Who Belongs to the Nation?

  1. The right of ius soli (soil) recognizes the citizen who is born on national territory.
  2. The blood (ius sanguinis) gives priority to the nationality of the parents.

However, in a state of law as the modern, the subject’s will is essential to retain or change nationality.

Human Rights

They are those for humans by the fact of being.

Throughout Western history, we can distinguish several stages in the progressive recognition of human rights.

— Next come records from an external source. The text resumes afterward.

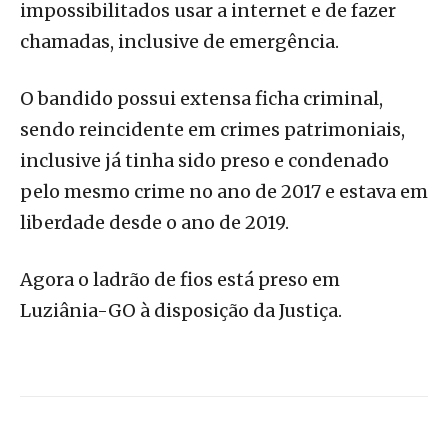
impossibilitados usar a internet e de fazer
chamadas, inclusive de emergência.
O bandido possui extensa ficha criminal,
sendo reincidente em crimes patrimoniais,
inclusive já tinha sido preso e condenado
pelo mesmo crime no ano de 2017 e estava em
liberdade desde o ano de 2019.
Agora o ladrão de fios está preso em
Luziânia-GO à disposição da Justiça.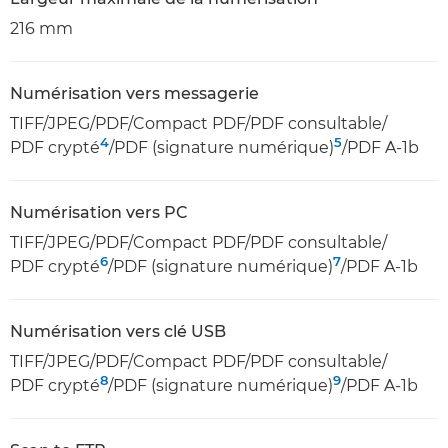
216 mm
Numérisation vers messagerie
TIFF/JPEG/PDF/Compact PDF/PDF consultable/
4
5
PDF crypté
/PDF (signature numérique)
/PDF A-1b
Numérisation vers PC
TIFF/JPEG/PDF/Compact PDF/PDF consultable/
6
7
PDF crypté
/PDF (signature numérique)
/PDF A-1b
Numérisation vers clé USB
TIFF/JPEG/PDF/Compact PDF/PDF consultable/
8
9
PDF crypté
/PDF (signature numérique)
/PDF A-1b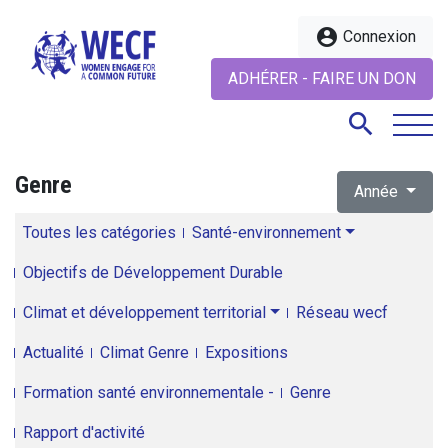
account_circle
Connexion
ADHÉRER - FAIRE UN DON
search
Genre
Année
search
Toutes les catégories
Santé-environnement
Objectifs de Développement Durable
Climat et développement territorial
Réseau wecf
Actualité
Climat Genre
Expositions
Formation santé environnementale -
Genre
Rapport d'activité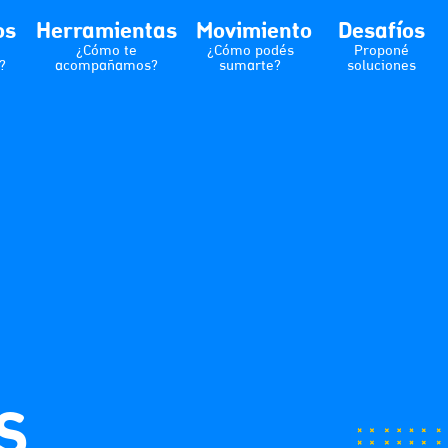
os
Herramientas
Movimiento
Desafíos
¿Cómo te
¿Cómo podés
Proponé
?
acompañamos?
sumarte?
soluciones
S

These phases are also called generations.

First Generation Rights

These are the individual freedoms and rights of political participation that claimed the liberal revolutionaries of the 17th and 18th centuries against absolute monarchies: the right to life and physical integrity, freedom of thought and conscience, due process if someone is accused of a crime, the protections of privacy and good reputation, rights of private property and free contract, or the right to choose leaders through voting, among others.

This group is related to the concept of “rule of law” of the liberal tradition: a “rule of law” is any political system that respects basic freedoms so that nobody is “above the law”.

Second Generation Rights

These are economic, social, and cultural rights such as the right to education, healthcare, protection against unemployment, a living wage, rest and leisure, in addition to a dignified retirement. All this serves as a necessary support to the previous generation.

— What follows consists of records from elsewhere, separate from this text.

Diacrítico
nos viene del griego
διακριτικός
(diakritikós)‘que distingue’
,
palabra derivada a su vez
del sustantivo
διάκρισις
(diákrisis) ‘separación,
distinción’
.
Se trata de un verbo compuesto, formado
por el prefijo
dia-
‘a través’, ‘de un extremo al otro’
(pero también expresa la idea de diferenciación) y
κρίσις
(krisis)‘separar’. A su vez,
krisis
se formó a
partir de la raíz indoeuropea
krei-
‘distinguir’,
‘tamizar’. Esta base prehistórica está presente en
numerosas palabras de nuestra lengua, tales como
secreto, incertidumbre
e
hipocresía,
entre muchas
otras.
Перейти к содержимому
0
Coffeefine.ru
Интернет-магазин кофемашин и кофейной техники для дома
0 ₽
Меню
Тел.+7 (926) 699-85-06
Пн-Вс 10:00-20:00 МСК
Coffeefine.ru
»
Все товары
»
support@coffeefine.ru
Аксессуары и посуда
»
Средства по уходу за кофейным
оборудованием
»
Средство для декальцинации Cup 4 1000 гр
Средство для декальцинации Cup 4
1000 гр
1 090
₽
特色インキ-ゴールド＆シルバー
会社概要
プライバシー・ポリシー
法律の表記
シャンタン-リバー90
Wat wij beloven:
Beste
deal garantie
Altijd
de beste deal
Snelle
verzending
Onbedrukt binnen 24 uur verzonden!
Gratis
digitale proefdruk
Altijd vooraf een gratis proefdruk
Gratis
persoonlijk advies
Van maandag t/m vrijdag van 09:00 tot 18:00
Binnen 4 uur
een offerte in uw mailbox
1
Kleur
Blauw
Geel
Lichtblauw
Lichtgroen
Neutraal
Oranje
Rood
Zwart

This group of rights, with those of the first generation, set a new state model called the social state of law.

The social added it is not only that citizens are equal before the law, if no measures are applied to access basic goods and a better distribution of wealth.

Third Generation Rights

These are fairly recent, very basic rights: the right to live in a society of peace and develop in a healthy environment, free from contamination, and the law of development of peoples.

Failure to meet these rights does not seem possible for the effective exercise of the two previous generations because the breach of these rights requires a demonstration of solidarity between nations and peoples of the Earth.

The international community is just starting to take the first steps to achieve them.

Living Theoretical and Practical Wisdom (Aristotle)

“If there is an activity of the human being as such, it will be to pursue happiness throughout life, and the virtue that it will help the most perfect. Every person is happy by nature, i.e. the dog and the dog (Kata Grhyrein).

Moreover, the actions that have the end in themselves are more perfect than those whose purposes are different from them because, in this case, the effects are more important than actions, i.e. they are self-sufficient (self).

If an activity of the human being that has to be a perfect good and sufficient is the type of actions that have the end in themselves (autarky).

These characters are in the exercise of theoretical activity, and hence conclude Aristotle that happiness consists in the exercise of that activity.

But it is impossible to always maintain a contemplative life; we must find another way of life that also seeks happiness that will be held morally who lives by his practical intellect, i.e., to dominate their passions to achieve happiness. Help us in this task are two types of virtues: dianoetic (intelligence) and ethical (the character).

Dianoetic virtue is prudence, which is the “practical wisdom” because it helps us to deliberate well choose well. It helps us to find the middle ground between defect and excess and is what guides the other virtues such as courage, which would be the mean between cowardice and recklessness.

A man who lives by the virtues is a happy man but needs to be living in a city ruled by good laws because the logos that enables us to contemplative life also enables us to live in society. So ethics policy requires the individual highest good, happiness, require a polis (city) with just laws.

Who deliberates well is wise to choose well, know every moment the best for him. For Aristotle is happy who is wise.